Originally made to house the relics of Christ’s Passion (such as the Crown of Thorns, purchased from Emperor Baudoin II of Byzantium for the then-outrageous sum of 135,000 pounds - the cathedral itself cost a ‘mere’ 40,000), it has fifteen separate stained glass windows which depict over one thousand religious scenes from both Old and New Testaments. The interior is, understandably, lavish beyond description. Adjacent to dividing columns are statues of the Apostles, the most important sculptural work in the Upper Chapel.
The Lower Chapel is devoted to the Virgin Mary, of whom a full size statue sits on the doorway’s central pier. Columns bearing the fleur-de-lys insignia support a low ceiling painted with a starry motif.
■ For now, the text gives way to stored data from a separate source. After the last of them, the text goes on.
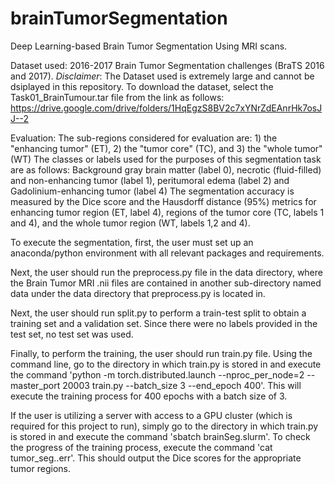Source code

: # brainTumorSegmentation
Deep Learning-based Brain Tumor Segmentation Using MRI scans.

Dataset used: 2016-2017 Brain Tumor Segmentation challenges (BraTS 2016 and 2017). *Disclaimer*: The Dataset used is extremely large and cannot be dsiplayed in this repository. To download the dataset, select the Task01_BrainTumour.tar file from the link as follows: https://drive.google.com/drive/folders/1HqEgzS8BV2c7xYNrZdEAnrHk7osJJ--2

Evaluation: The sub-regions considered for evaluation are: 1) the "enhancing tumor" (ET), 2) the "tumor core" (TC), and 3) the "whole tumor" (WT)
The classes or labels used for the purposes of this segmentation task are as follows: Background gray brain matter (label 0), necrotic (fluid-filled) and non-enhancing   tumor (label 1), peritumoral edema (label 2) and Gadolinium-enhancing tumor (label 4)
The segmentation accuracy is measured by the Dice score and the Hausdorff distance (95%) metrics for enhancing tumor region (ET, label 4), regions of the tumor core     (TC, labels 1 and 4), and the whole tumor region (WT, labels 1,2 and 4).

To execute the segmentation, first, the user must set up an anaconda/python environment with all relevant packages and requirements.

Next, the user should run the preprocess.py file in the data directory, where the Brain Tumor MRI .nii files are contained in another sub-directory named data under the data directory that preprocess.py is located in. 

Next, the user should run split.py to perform a train-test split to obtain a training set and a validation set. Since there were no labels provided in the test set, no test set was used.

Finally, to perform the training, the user should run train.py file. Using the command line, go to the directory in which train.py is stored in and execute the command 'python -m torch.distributed.launch --nproc_per_node=2 --master_port 20003 train.py --batch_size 3 --end_epoch 400'. This will execute the training process for 400 epochs with a batch size of 3.

If the user is utilizing a server with access to a GPU cluster (which is required for this project to run), simply go to the directory in which train.py is stored in and execute the command 'sbatch brainSeg.slurm'. To check the progress of the training process, execute the command 'cat tumor_seg.<Your Slurm JOB ID>.err'. This should output the Dice scores for the appropriate tumor regions.
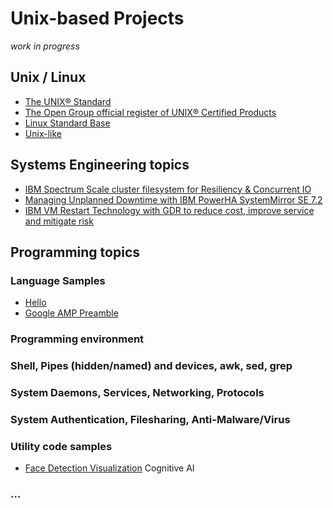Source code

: # Unix-based Projects
<i>work in progress</i>

## Unix / Linux
* [The UNIX® Standard](https://www.opengroup.org/membership/forums/platform/unix)
* [The Open Group official register of UNIX&reg; Certified Products](https://www.opengroup.org/openbrand/register/)
* [Linux Standard Base](https://refspecs.linuxfoundation.org/lsb.shtml)
* [Unix-like](https://en.wikipedia.org/wiki/Unix-like)

## Systems Engineering topics
* [IBM Spectrum Scale cluster filesystem for Resiliency & Concurrent IO](https://www.ibm.com/developerworks/community/blogs/05e5b6f0-ad06-4c88-b231-c550178943de/entry/IBM_Spectrum_Scale_cluster)
* [Managing Unplanned Downtime with IBM PowerHA SystemMirror SE 7.2](https://www.ibm.com/developerworks/community/blogs/05e5b6f0-ad06-4c88-b231-c550178943de/entry/powerha-managing-unplanned-downtime)
* [IBM VM Restart Technology with GDR to reduce cost, improve service and mitigate risk](https://www.ibm.com/developerworks/community/blogs/05e5b6f0-ad06-4c88-b231-c550178943de/entry/IBM_VM_restart_technology_to_reduce_cost_improve_service_and_mitigate_risk)

## Programming topics
### Language Samples
* [Hello](https://realbjornroden.github.io/hello/)
* [Google AMP Preamble](https://github.com/realBjornRoden/AMP/blob/master/README.md)

### Programming environment
### Shell, Pipes (hidden/named) and devices, awk, sed, grep
### System Daemons, Services, Networking, Protocols
### System Authentication, Filesharing, Anti-Malware/Virus
### Utility code samples
* [Face Detection Visualization](https://github.com/realBjornRoden/cognition/blob/master/amp/README.md) Cognitive AI
### ...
Many funerary slabs (of past treasurers and canons) are inset into the floor.
The most distinctive features of the building are the Rose Window (over 1968 square metres of glass, two thirds of which is original and a pristine example of twelfth century glass work), the aforementioned Apostle statues (medieval wood carving), the Window of Christ’s Passion (portraying the last supper) and the Window of the Relics (portraying the journey of the True Cross and crucifixion nails to Sainte Chapelle).
The construction of the Sainte Chapelle formed strong ties between France and Rome, placing France at the forefront of the Pope’s favours.